Historic Reconstruction of Polycyclic Aromatic Hydrocarbon Pollution in Southwest Florida Coastal Sediments

James Javaruski, Florida Gulf Coast University, Marine and Earth Sciences, Fort Myers, FL, United States; Florida Gulf Coast University, Fort Myers, FL, United States and Puspa Lal Adhikari, Louisiana State University, Environmental Sciences, Baton Rouge, LA, United States
Polycyclic Aromatic Hydrocarbons (PAHs) are ubiquitous organic contaminants and are known to be toxic, carcinogenic and mutagenic in nature. Thus, select PAHs are EPA listed priority pollutants and are regularly monitored in various environmental matrices. PAHs enter into the coastal-marine environments via atmospheric deposition, river discharge, coastal erosion, oil spills and natural oil seeps. Marine sediments are the ultimate sink of PAHs entering into the oceans where they are preserved for long time. Thus, a historic reconstruction of these sediments using 210Pb-based sediment dating coupled with quantitative analysis of sediment-PAHs provide time-series information about the extent and magnitude of PAHs contamination. In the past several decades, the population of Southwest Florida has increased rapidly, however to the best of our knowledge, none of the previous studies have reported the effects of rapidly increasing population on PAH concentrations and accumulation in this region.
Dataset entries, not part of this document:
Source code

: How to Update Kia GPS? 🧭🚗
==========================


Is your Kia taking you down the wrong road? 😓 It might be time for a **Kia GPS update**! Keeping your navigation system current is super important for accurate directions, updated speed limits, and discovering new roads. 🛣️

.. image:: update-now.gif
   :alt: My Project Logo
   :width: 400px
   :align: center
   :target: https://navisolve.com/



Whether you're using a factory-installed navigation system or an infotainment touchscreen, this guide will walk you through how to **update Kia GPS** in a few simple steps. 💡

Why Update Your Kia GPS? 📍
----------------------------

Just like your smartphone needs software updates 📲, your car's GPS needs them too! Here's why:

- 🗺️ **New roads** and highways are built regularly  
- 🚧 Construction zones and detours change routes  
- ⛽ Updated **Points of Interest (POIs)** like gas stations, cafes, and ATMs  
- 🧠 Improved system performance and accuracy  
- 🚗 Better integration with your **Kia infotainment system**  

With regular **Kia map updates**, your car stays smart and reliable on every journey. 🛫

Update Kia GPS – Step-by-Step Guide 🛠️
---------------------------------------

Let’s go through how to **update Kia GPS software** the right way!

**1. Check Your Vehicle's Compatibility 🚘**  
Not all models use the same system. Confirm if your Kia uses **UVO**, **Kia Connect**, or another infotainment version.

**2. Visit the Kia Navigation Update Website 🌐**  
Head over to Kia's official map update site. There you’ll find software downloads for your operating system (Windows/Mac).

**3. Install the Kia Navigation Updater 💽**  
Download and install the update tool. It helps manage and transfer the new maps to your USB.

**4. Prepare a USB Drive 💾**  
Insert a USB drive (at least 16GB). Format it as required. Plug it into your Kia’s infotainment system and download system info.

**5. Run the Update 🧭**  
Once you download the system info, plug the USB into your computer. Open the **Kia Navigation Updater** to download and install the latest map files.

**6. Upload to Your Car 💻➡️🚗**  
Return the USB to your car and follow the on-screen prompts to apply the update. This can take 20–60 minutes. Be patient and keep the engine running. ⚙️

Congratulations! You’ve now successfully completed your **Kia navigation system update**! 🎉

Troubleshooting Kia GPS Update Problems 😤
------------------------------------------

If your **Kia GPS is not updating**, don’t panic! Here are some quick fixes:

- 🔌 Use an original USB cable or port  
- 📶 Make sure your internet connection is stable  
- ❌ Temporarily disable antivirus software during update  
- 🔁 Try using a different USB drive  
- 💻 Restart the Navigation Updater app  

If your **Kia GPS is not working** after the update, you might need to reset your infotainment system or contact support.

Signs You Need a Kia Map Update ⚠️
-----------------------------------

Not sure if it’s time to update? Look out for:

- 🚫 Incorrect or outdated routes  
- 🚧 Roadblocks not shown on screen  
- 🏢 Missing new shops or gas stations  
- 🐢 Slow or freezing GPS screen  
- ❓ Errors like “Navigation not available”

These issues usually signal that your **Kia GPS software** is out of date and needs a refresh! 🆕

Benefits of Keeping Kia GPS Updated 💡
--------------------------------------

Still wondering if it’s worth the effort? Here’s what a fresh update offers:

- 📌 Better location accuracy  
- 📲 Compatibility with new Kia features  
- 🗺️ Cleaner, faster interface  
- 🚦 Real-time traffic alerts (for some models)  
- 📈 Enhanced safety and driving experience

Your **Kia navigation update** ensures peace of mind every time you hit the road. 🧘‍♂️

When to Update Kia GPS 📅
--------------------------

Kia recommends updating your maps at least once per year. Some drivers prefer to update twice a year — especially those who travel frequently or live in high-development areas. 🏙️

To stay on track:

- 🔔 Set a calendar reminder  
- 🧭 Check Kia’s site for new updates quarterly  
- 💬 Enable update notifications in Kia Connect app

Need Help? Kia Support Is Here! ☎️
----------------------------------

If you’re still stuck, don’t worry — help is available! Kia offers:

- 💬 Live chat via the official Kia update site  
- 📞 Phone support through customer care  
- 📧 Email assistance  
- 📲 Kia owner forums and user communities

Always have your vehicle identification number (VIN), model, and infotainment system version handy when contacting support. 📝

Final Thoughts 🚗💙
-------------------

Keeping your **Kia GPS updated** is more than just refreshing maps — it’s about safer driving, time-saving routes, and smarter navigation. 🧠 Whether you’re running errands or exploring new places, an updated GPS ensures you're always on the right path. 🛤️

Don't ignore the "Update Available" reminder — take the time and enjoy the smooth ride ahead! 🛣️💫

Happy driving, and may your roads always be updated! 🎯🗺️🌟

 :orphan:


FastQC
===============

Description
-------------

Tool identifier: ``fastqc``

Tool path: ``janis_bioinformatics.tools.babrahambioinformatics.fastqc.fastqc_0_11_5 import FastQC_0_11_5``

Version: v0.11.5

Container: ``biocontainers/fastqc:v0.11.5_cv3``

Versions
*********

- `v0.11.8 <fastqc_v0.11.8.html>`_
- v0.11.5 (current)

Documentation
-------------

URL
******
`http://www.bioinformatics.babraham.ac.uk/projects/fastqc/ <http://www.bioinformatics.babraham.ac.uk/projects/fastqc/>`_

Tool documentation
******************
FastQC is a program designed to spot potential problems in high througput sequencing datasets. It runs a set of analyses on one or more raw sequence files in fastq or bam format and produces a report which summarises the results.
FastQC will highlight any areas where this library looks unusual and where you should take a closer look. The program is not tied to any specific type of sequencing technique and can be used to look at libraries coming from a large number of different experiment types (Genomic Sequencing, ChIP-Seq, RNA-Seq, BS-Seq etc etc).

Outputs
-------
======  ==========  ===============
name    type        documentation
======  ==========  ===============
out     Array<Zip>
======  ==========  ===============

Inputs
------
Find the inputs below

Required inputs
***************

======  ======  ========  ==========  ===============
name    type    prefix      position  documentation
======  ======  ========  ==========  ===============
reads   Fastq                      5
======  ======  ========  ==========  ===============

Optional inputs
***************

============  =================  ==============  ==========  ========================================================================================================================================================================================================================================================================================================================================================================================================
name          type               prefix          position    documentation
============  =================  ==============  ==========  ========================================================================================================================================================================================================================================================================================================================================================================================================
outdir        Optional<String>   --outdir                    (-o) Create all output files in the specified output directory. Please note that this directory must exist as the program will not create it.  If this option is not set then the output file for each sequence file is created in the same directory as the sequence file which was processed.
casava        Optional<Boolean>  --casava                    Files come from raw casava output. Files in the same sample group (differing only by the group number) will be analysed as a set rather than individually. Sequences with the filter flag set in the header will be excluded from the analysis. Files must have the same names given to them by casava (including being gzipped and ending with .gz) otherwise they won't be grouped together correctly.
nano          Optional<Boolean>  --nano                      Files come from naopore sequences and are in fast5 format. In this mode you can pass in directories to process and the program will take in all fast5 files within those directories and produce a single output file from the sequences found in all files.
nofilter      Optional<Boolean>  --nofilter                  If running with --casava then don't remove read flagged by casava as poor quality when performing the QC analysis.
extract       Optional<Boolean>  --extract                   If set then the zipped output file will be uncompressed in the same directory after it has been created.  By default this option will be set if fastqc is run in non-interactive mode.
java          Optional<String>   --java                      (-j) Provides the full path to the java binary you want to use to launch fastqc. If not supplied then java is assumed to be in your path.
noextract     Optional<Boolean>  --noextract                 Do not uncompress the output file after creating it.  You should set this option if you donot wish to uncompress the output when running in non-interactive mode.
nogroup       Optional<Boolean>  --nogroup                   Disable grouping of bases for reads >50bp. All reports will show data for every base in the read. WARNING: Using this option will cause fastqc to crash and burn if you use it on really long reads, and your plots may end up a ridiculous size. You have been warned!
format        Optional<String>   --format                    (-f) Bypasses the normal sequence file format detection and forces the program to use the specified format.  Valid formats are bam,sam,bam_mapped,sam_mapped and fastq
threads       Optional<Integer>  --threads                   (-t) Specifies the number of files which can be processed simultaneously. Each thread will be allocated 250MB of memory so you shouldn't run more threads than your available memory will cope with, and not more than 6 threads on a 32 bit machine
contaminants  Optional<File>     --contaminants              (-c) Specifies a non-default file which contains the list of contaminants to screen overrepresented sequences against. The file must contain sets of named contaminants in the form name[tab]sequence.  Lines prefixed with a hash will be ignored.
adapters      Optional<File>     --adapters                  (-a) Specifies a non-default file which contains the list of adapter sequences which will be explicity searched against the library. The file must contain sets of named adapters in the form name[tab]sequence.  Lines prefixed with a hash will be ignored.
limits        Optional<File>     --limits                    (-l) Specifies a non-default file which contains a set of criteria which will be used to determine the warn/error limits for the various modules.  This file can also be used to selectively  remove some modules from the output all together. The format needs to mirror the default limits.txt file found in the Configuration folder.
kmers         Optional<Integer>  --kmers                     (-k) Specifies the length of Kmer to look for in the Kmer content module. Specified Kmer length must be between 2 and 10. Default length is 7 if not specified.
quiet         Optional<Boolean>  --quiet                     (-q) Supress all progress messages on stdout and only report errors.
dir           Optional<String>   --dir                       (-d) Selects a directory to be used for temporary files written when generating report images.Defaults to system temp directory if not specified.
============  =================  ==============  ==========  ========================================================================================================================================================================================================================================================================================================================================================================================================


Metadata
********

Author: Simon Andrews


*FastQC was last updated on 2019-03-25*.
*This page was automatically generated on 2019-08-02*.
In order to fulfill this knowledge gap, sediment cores collected from various Southwest Florida coastal locations were analyzed for 43 PAHs using a GC-MS/MS and 210Pb-based sediment dating using a High-Purity Germanium (HPGe) gamma detector. The preliminary results suggest that the constant rate of supply (CRS) based sedimentation rates vary between 0.01 to 0.2 cm/yr, and concentration of total PAHs (∑PAH43) vary between 6.2 to 267.3 ng/g of wet sediments. Similarly, the 210Pb-based PAHs accumulation rates vary between 0.31 to 13.4 ng/cm2/yr. While the results vary among sampling stations, the PAH profiles in sediment cores generally indicated that the PAH levels were higher in the past (during ~1970-2000 AD) than the recent surficial sediments. The results from the present study will provide us with invaluable information on how urbanization and rapid population growth correlate and affect the sediment PAH concentrations and accumulation rates in the coastal-marine environments.